The predictive coding algorithm has been very successful in explaining important phenomena in the human visual system. What Samer did was to use the precise architecture and algorithm of predictive coding to simulate a neural signature called the N400, which is highly sensitive to the predictability of each incoming word. When you get an incoming word that is unpredictable, the N400 is large, but it gets smaller and smaller as words become more and more predictable.
Samer has used predictive coding to simulate this N400 effect. There’s no way a large language model can do that. A large language model can describe the sensitivity of this N400 effect to predictability, but it can’t simulate its time course—the rise and the fall of the N400 over time— and it can’t simulate other factors that the N400 is sensitive to.
What’s cool about predictive coding is that it’s biologically and cognitively plausible—it was first used to describe phenomenon and the visual system. It has lots of feedforward and feedback connections across layers just like the human brain. I think some people are trying to develop large language models based on predictive coding principles, but it is quite different from the state-of-the-art things like ChatGPT, whose architecture is quite different from a predictive coding architecture.
Some people are alarmed by chatbots’ abilities. You seem to be using them in useful ways in your research. What is your general take?
It’s just like anything, isn’t it? When paper first came into use, Plato was alarmed; he thought people would use it unwisely and it would destroy the brain’s ability to think and use memory.

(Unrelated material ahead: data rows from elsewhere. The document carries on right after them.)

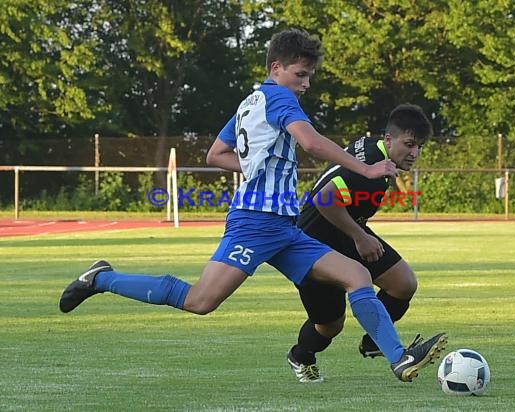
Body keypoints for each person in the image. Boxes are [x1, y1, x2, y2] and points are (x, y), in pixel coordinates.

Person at [59, 29, 447, 383]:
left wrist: (257, 165)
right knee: (200, 301)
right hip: (254, 224)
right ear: (277, 68)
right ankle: (101, 279)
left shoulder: (250, 102)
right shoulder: (279, 97)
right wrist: (366, 166)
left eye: (309, 76)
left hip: (286, 228)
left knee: (357, 276)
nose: (306, 84)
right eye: (301, 74)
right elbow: (310, 143)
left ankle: (399, 358)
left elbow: (216, 154)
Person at [286, 103, 437, 383]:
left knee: (403, 283)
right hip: (313, 240)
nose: (414, 153)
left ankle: (374, 342)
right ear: (389, 139)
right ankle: (301, 356)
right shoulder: (369, 166)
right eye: (409, 144)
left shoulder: (376, 151)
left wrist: (358, 233)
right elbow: (324, 200)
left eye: (419, 146)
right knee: (330, 324)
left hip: (346, 229)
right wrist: (359, 236)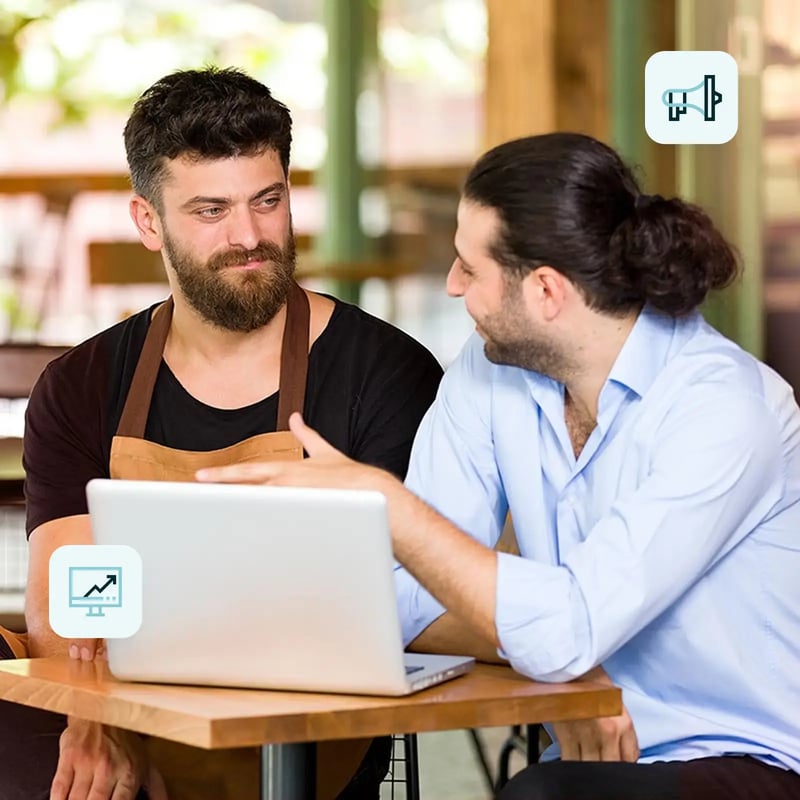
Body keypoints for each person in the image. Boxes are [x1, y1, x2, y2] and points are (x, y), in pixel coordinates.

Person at [198, 132, 800, 800]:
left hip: (749, 757)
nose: (453, 287)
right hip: (580, 759)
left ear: (545, 290)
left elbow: (553, 627)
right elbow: (397, 600)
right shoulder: (490, 373)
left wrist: (388, 508)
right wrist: (570, 660)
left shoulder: (725, 410)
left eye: (470, 269)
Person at [0, 66, 443, 800]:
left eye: (267, 201)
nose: (249, 237)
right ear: (148, 222)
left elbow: (400, 607)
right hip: (119, 711)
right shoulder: (80, 385)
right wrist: (105, 720)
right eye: (210, 210)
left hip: (299, 728)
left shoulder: (386, 372)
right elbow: (69, 603)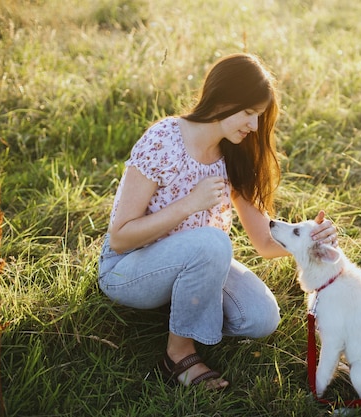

I think one should certainly be alarmed in terms of large language models being unprecedented tools for disseminating misinformation. But there are always amazing uses for new technology and new AI tools.
It’s going to change the way people write. It can’t change the way people think. It’s not going to make us obsolete. So, like the internet, there are really good things to be done with AI tools, and really bad things, and it’s up to us to use these things wisely and carefully.